We have been taught to prefer human behaviour based on principles because that makes a man predictable in his actions. But this is not as simple as it sounds. We have assumed that principles are always good. Is it correct to make this assumption? You might say, being without principles is still worse. Here we equate the state of being unprincipled with immorality. That too is not correct either.
Firstly, principles are hardly universal. They vary from man to man, from region to region, and from country to country. A Punjabi may have principles that differ from those embraced by a Pashtun, as in the case of honour and taking revenge. Thus a Muslim may have principles that differ from those held by a Hindu. A country with ideology may have more fixed principles than a country without ideology. Some principles may be pre-modern, based on religion. They may clash with principles based on science and reason.
Principles are rules of behaviour. If you are consistent in observing them, you are an honourable man. This means we abhor unpredictability and breach of promises. But there are occasions when we need flexibility in our conduct. And principles tend to make us less flexible in moments of crisis. In statecraft, internal order is based on tough penal codes and that is right. In international relations, there is no law and no morality. Hence, principles may have to yield ground to flexibility.
If realism and reason should be the yardstick on which to judge them, most principles may be bad. Realism tells us that if a man is principled and also powerful, he will inflict pain on others; if a man is principled but weak he will invite more pain on himself. And countries in their external conduct are much less subject to morality.

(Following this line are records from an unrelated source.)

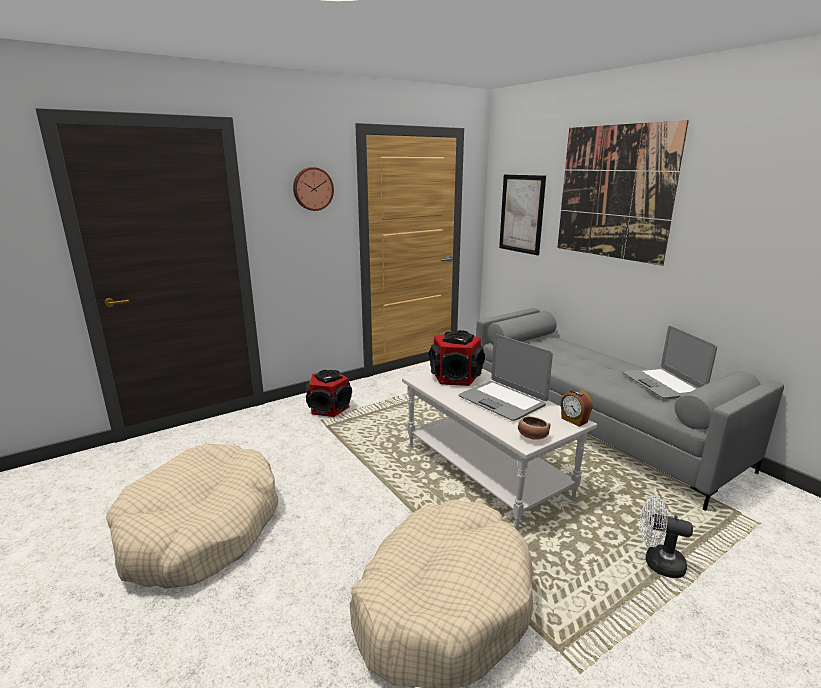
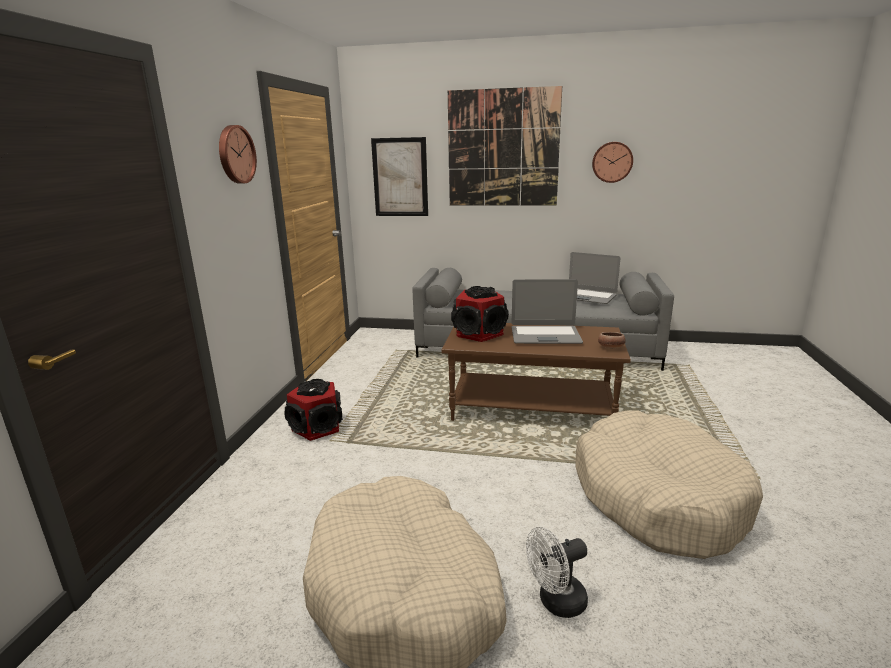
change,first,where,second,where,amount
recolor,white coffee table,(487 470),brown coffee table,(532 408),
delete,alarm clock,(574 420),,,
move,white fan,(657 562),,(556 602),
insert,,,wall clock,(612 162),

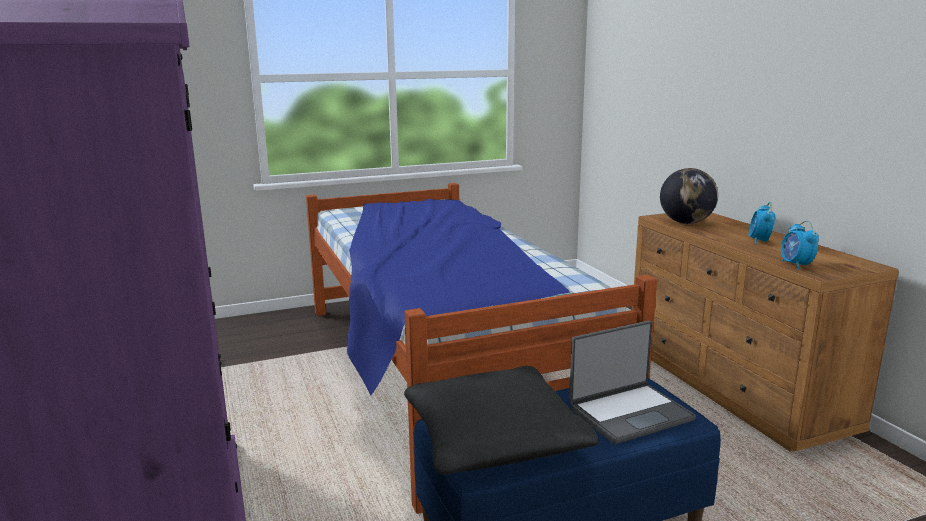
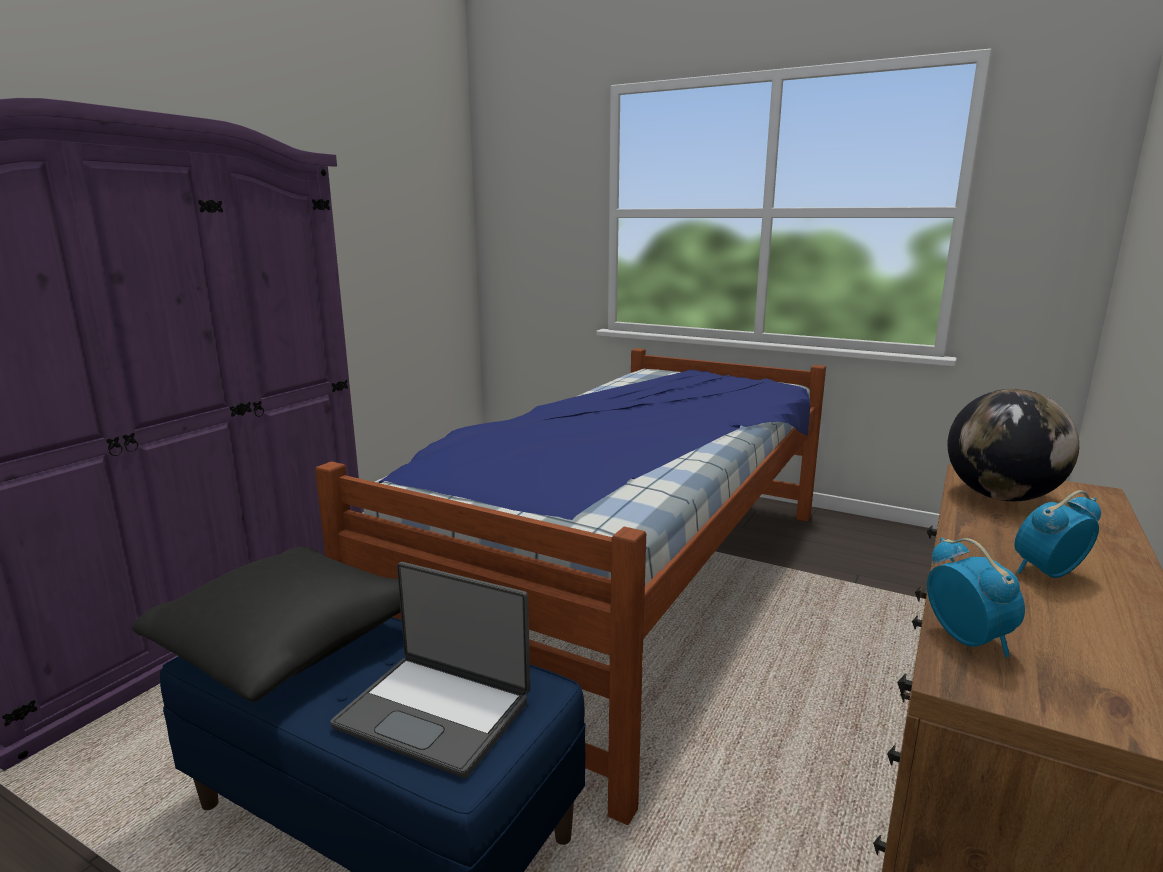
change,first,where,second,where,amount
rotate,alarm clock,(796 265),,(967 639),120 degrees clockwise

A weak man is expected to have principles; in other words we want him to be a martyr; to be remembered by the coming generations. But wisdom says if a man is weak he should not have too many strict principles. Principles make you inflexible and expose you to harm. A strong state is more likely to win on the basis of principles. Here principles are mere justification for its willingness and ability to inflict pain. A weak state should not have too many unrealistic principles. It needs flexibility of response in the face of more powerful states.

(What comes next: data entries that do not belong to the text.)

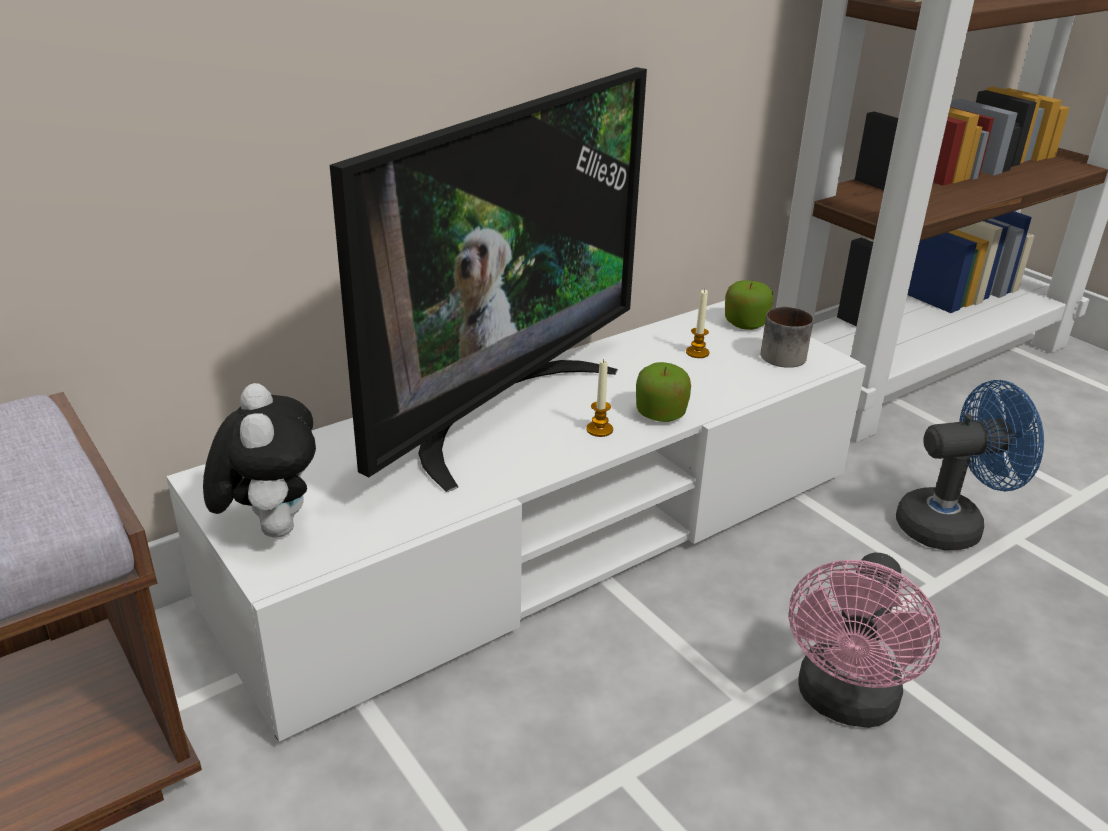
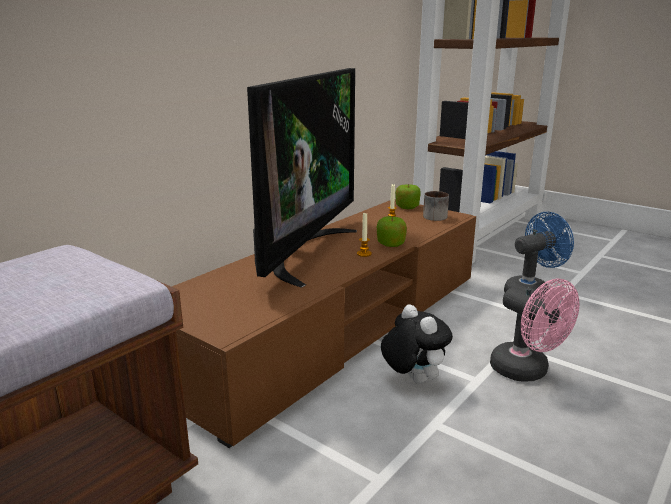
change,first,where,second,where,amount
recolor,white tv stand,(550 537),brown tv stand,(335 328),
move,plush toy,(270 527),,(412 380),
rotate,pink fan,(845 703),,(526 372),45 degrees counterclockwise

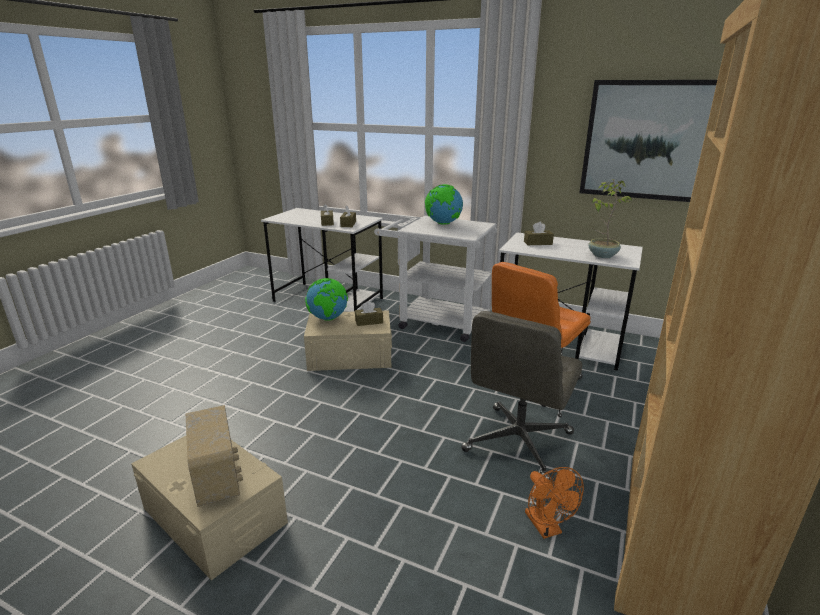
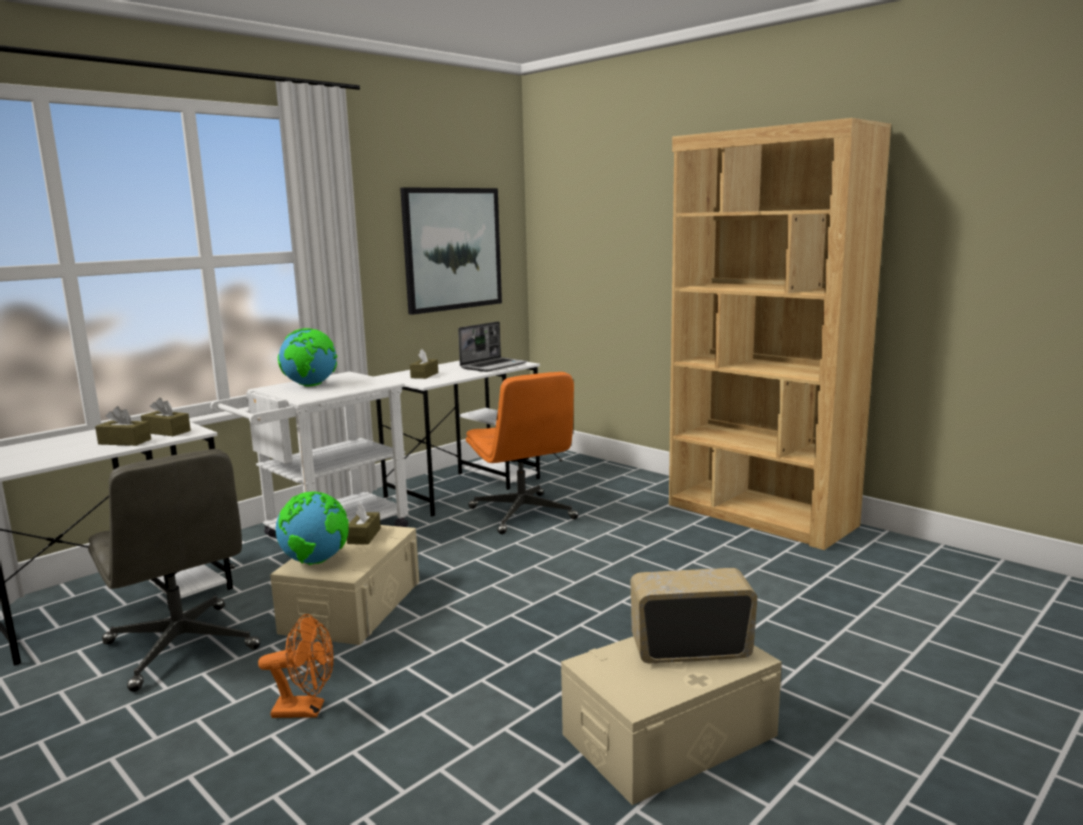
change,first,where,second,where,amount
replace,potted plant,(602 255),laptop,(493 366),
move,grey office chair,(518 443),,(182 647),
move,orange fan,(546 528),,(306 710),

Change is integral to the unspoken law of survival. Darwin said survival is of the fittest, but if you look closely at his work the fittest is not the one with muscles but one who has the ability to mutate. In change, there is a hidden admission of weakness in the face of external environment. If you are weak, change your conduct and make it flexible in the face of odds.
One must accept that flexibility of response is more suited to the conduct of states than men. It becomes important to change policy — including that pseudo-theory sanctifying ‘national interest’ — if the state is weak. This weakness may spring from many factors and may even be relative. But it dictates mutation so that the state can save the lives of its citizens.

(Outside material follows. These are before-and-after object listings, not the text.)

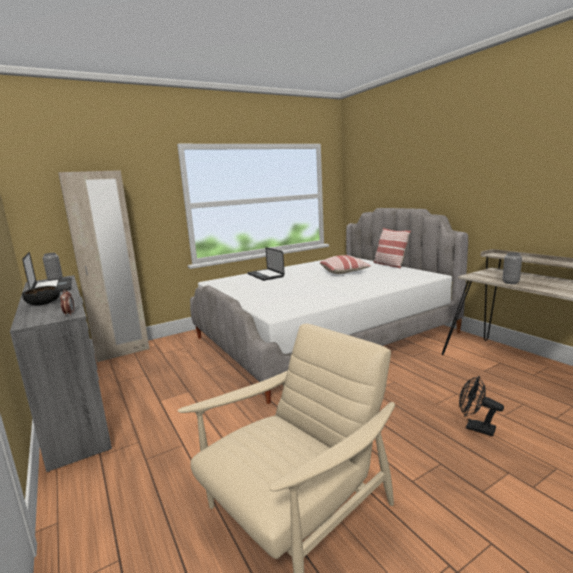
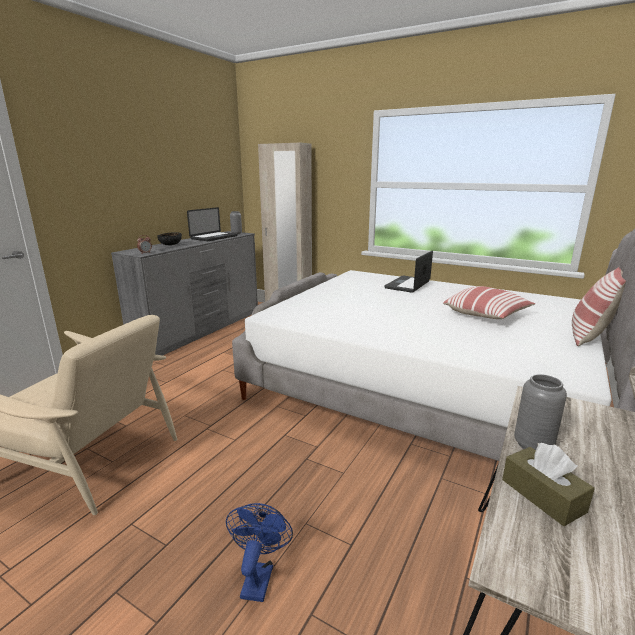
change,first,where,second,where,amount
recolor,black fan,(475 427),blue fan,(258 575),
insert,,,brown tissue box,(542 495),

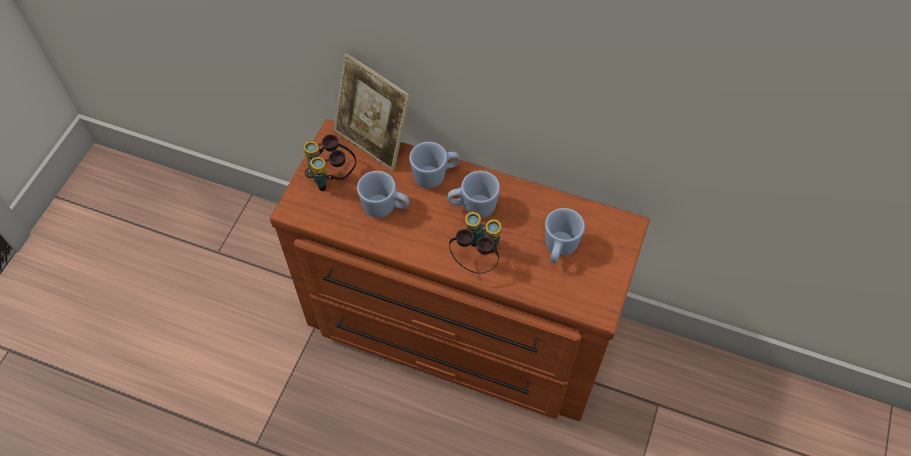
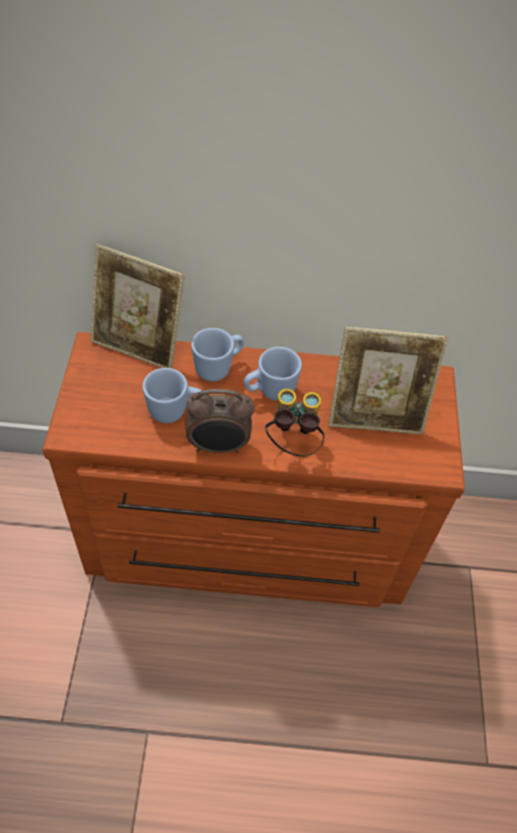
change,first,where,second,where,amount
delete,binoculars,(332 177),,,
replace,blue mug,(559 249),picture frame,(375 416),
insert,,,alarm clock,(218 446),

Pakistan suffers from a policy-freeze in the face of challenges it cannot surmount. It has too many factors in its strategy that make its conduct inflexible. It sees flexibility as a gesture of bending before more powerful states. Yet the compulsion of change may confront even a powerful state if it has the culture of intellectual stock-taking. Flexibility — at times seen as lack of principles — is based on self-interest.
Published in The Express Tribune, October 16th, 2011.